PROBLEM REQUIREMENTS:
Set down the entries again word for word, without any of the images.

Collected data entries

◇ ◇ ◇

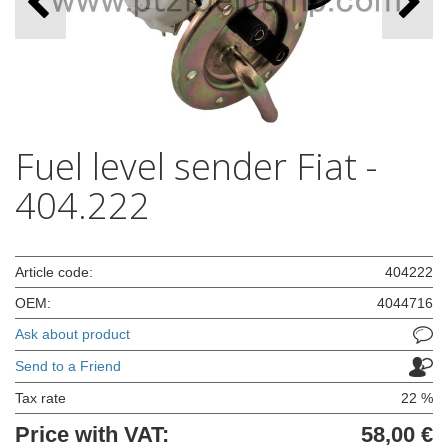
Fuel level sender Fiat -
404.222
Article code:
404222
OEM:
4044716
Ask about product
Send to a Friend
Tax rate
22 %
Price with VAT:
58,00 €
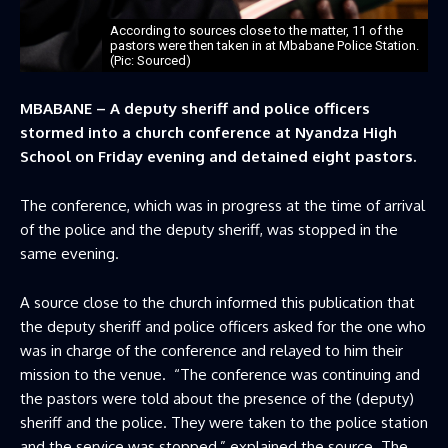
According to sources close to the matter, 11 of the
pastors were then taken in at Mbabane Police Station.
(Pic: Sourced)
MBABANE – A deputy sheriff and police officers
stormed into a church conference at Nyandza High
School on Friday evening and detained eight pastors.
The conference, which was in progress at the time of arrival
of the police and the deputy sheriff, was stopped in the
same evening.
A source close to the church informed this publication that
the deputy sheriff and police officers asked for the one who
was in charge of the conference and relayed to him their
mission to the venue. “The conference was continuing and
the pastors were told about the presence of the (deputy)
sheriff and the police. They were taken to the police station
and the service was stopped,” explained the source. The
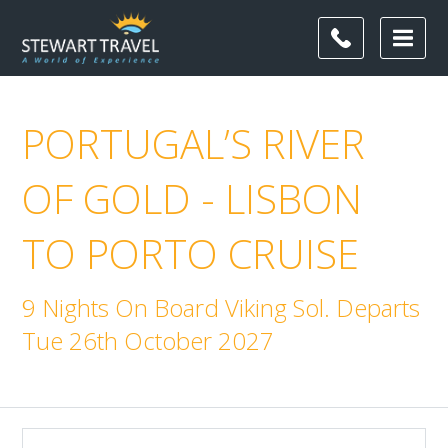
PORTUGAL’S RIVER
OF GOLD - LISBON
TO PORTO CRUISE
9 Nights On Board Viking Sol. Departs
Tue 26th October 2027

◇ ◇ ◇

ANSWER BOX:
Fuel level sender Fiat -
404.222
Article code:
404222
OEM:
4044716
Ask about product
Send to a Friend
Tax rate
22 %
Price with VAT:
58,00 €
According to sources close to the matter, 11 of the
pastors were then taken in at Mbabane Police Station.
(Pic: Sourced)
MBABANE – A deputy sheriff and police officers
stormed into a church conference at Nyandza High
School on Friday evening and detained eight pastors.
The conference, which was in progress at the time of arrival
of the police and the deputy sheriff, was stopped in the
same evening.
A source close to the church informed this publication that
the deputy sheriff and police officers asked for the one who
was in charge of the conference and relayed to him their
mission to the venue. “The conference was continuing and
the pastors were told about the presence of the (deputy)
sheriff and the police. They were taken to the police station
and the service was stopped,” explained the source. The
PORTUGAL’S RIVER
OF GOLD - LISBON
TO PORTO CRUISE
9 Nights On Board Viking Sol. Departs
Tue 26th October 2027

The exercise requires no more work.